As I hoped for back in October here, Antenna TV came to my cable system this month, even though it didn't seem to fully start until around the 8th instead of January 1 like it was supposed to. With it, came their series of  Columbia theatrical cartoons, Totally Tooned In, which is being shown in a three-hour block from 7 to 10 AM on Saturday mornings. I sat down and watched all three hours today and even though nothing really blew me away, it was still fun watching a shifting melange of over a decade of changing Hollywood animation styles through cartoons I'd never seen before.

The star attraction, of course was Mister Magoo, the studio's one enduring cartoon legend. There was one of his shorts in each half-hour show, which all sported the unique modernist look of UPA Productions.  There was also another UPA-era short by John Hubley, "Family Circus", about a little girl who goes berserk when her new baby brother hogs all of her father's attention. This one had a section of animated crayon drawings that looked pretty unique among all the traditional cartoon antics that surrounded it.

    The earlier work shown seemed to indicate that Columbia's cartoons weren't very different from all the competition before UPA came along. There were shorts from the 30's produced by Charles Mintz that were mostly psuedo-Disney cuteness full of round faced little kids, puppies and other small animals and birds with one dark exception I'll mention later. Cartoons shown from the 40's, particularly with the studio's other stars, The Fox and The Crow, (seen on the left in their comic book forms) were far more full of the aggressive slapstick that was then ruling the roost at places like Warners and Universal. I'm sure that wasn't an accident since I recognized a few names in the credits from other animation studios, one of them no less than Max Fleischer who produced the two Fox and Crow shorts but also composer Darrell Calker who did a lot of the music for Walter Lantz cartoons.

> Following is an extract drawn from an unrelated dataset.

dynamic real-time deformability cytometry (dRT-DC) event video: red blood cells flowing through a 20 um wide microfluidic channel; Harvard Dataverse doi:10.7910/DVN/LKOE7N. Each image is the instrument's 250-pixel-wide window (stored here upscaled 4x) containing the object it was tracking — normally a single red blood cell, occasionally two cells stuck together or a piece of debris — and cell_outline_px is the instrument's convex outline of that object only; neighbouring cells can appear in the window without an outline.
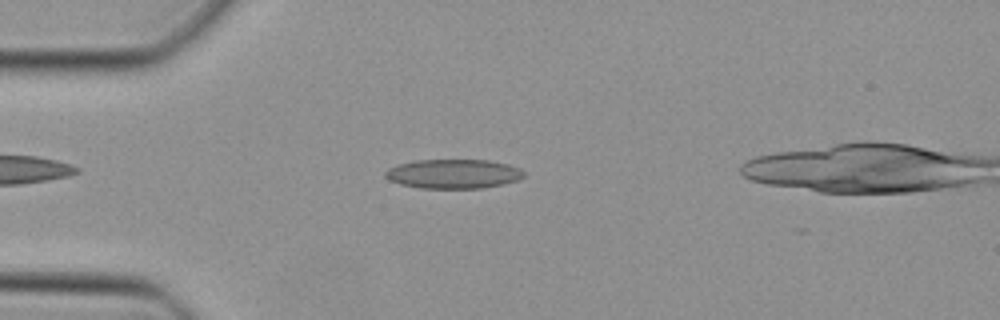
{"species": "Egyptian fruit bat (a non-hibernating species)", "species_latin": "Rousettus aegyptiacus", "temperature_condition": "cold", "stored_images_in_passage": 38, "camera_frame_rate_fps": 3000, "um_per_image_px": 0.085, "animal": {"sex": "female"}, "frame": {"image": 1, "passage_image": 6, "time_ms": 1.667, "image_size_px": [1000, 320], "cell_outline_px": [[524, 176], [516, 180], [504, 184], [480, 188], [420, 188], [400, 184], [384, 176], [384, 172], [388, 168], [400, 164], [416, 160], [488, 160], [508, 164], [520, 168], [524, 172]], "centroid_in_image_um": [38.54, 14.77], "position_along_channel_um": 46.5, "area_um2": 23.52}}
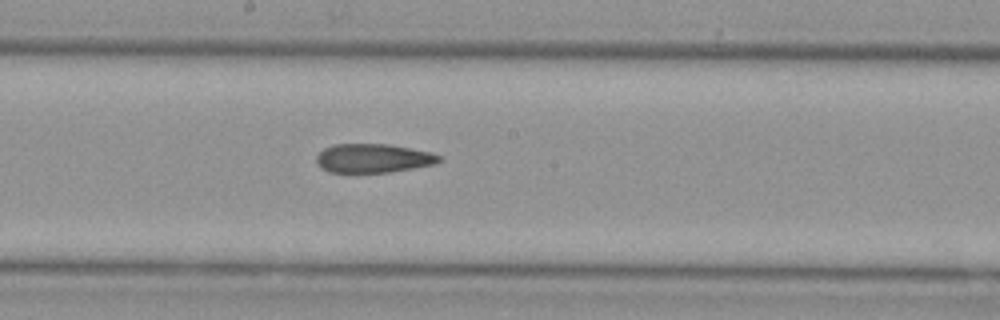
{"frame": {"image": 2, "passage_image": 19, "time_ms": 6.0, "image_size_px": [1000, 320], "cell_outline_px": [[440, 160], [432, 164], [412, 168], [388, 172], [328, 172], [320, 168], [316, 160], [316, 156], [324, 148], [332, 144], [388, 144], [432, 152], [440, 156]], "centroid_in_image_um": [31.67, 13.44], "position_along_channel_um": 216.5, "area_um2": 20.52}}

While there were no really outstanding moments in any of these cartoons on first viewing, a few had interesting touches.  In the Fox and Crow short, "Slay It With Flowers" the two get into a nasty fight over Crow eating the seeds out of Fox's garden but stop abruptly when Crow finds out Fox is planting a Victory Garden. (This cartoon was made during World War II.) "Mountain Ears" is a Tex Avery travelogue-style short about hillbillys featuring a narrator with a Jack Benny-style voice who continually argues with a bratty kid on screen. At one point the narrator's supposed hands come on screen and try to catch the kid.

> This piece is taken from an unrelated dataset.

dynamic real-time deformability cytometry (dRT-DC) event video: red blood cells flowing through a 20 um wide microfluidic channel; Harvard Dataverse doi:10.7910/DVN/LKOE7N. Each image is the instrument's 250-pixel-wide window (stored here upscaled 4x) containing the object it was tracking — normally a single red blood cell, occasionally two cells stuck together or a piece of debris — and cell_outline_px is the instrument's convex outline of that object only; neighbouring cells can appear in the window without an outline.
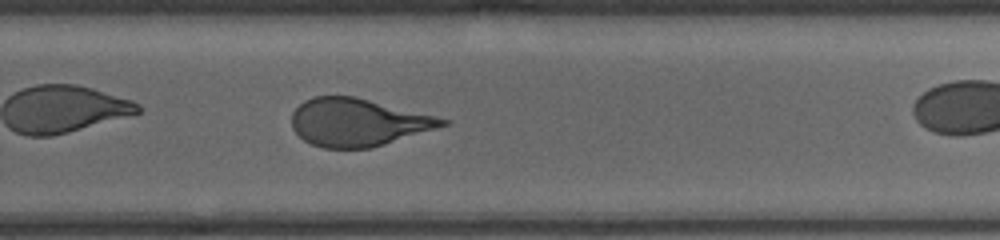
{"species": "human", "species_latin": "Homo sapiens", "temperature_condition": "cold", "stored_images_in_passage": 28, "camera_frame_rate_fps": 3000, "um_per_image_px": 0.085, "donor": {"sex": "male"}, "frame": {"image": 1, "passage_image": 20, "time_ms": 6.333, "image_size_px": [1000, 240], "cell_outline_px": [[452, 120], [448, 124], [372, 148], [324, 148], [312, 144], [304, 140], [292, 128], [292, 112], [304, 100], [316, 96], [352, 96], [436, 116]], "centroid_in_image_um": [30.4, 10.4], "position_along_channel_um": 299.4, "area_um2": 41.38}}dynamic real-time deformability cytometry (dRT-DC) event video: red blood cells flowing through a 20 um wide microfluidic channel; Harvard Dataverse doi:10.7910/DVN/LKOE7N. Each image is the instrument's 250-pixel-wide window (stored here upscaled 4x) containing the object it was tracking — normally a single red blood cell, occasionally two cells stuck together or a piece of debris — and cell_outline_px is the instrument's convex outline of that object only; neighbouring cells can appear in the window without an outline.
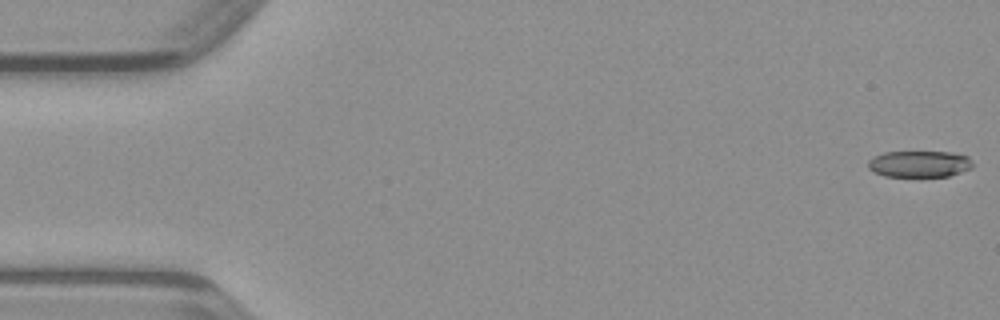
{"species": "common noctule bat (a hibernating species)", "species_latin": "Nyctalus noctula", "temperature_condition": "warm", "stored_images_in_passage": 48, "camera_frame_rate_fps": 3000, "um_per_image_px": 0.085, "animal": {"sex": "male", "body_mass_g": 23.1, "forearm_length_mm": 52.7}, "frame": {"image": 1, "passage_image": 1, "time_ms": 0.0, "image_size_px": [1000, 320], "cell_outline_px": [[972, 168], [948, 176], [884, 176], [872, 172], [868, 168], [868, 160], [872, 156], [884, 152], [952, 152], [968, 156], [972, 160]], "centroid_in_image_um": [78.11, 13.93], "position_along_channel_um": 6.9, "area_um2": 16.24}}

The most impressive cartoon of this particular bunch was "The Little Match Girl", a 1937 Mintz era rendition of the Hans Christian Andersen story.  It was gorgeous to look at, particularly the scenes where the little girl dreams of angels and Heaven and it was no surprise to learn that this short was nominated for an Academy Award. One thing though, the televised print of this went right up to the tragic ending of the story, the little girl freezing to death in the snow but stopped short of showing that. According to Wikipedia, that ending was part of the original cartoon which means sadly that some editing has taken place on a few of these TV versions. I'm not complaining though. I'm just happy that I'm finally getting to see this stuff at all.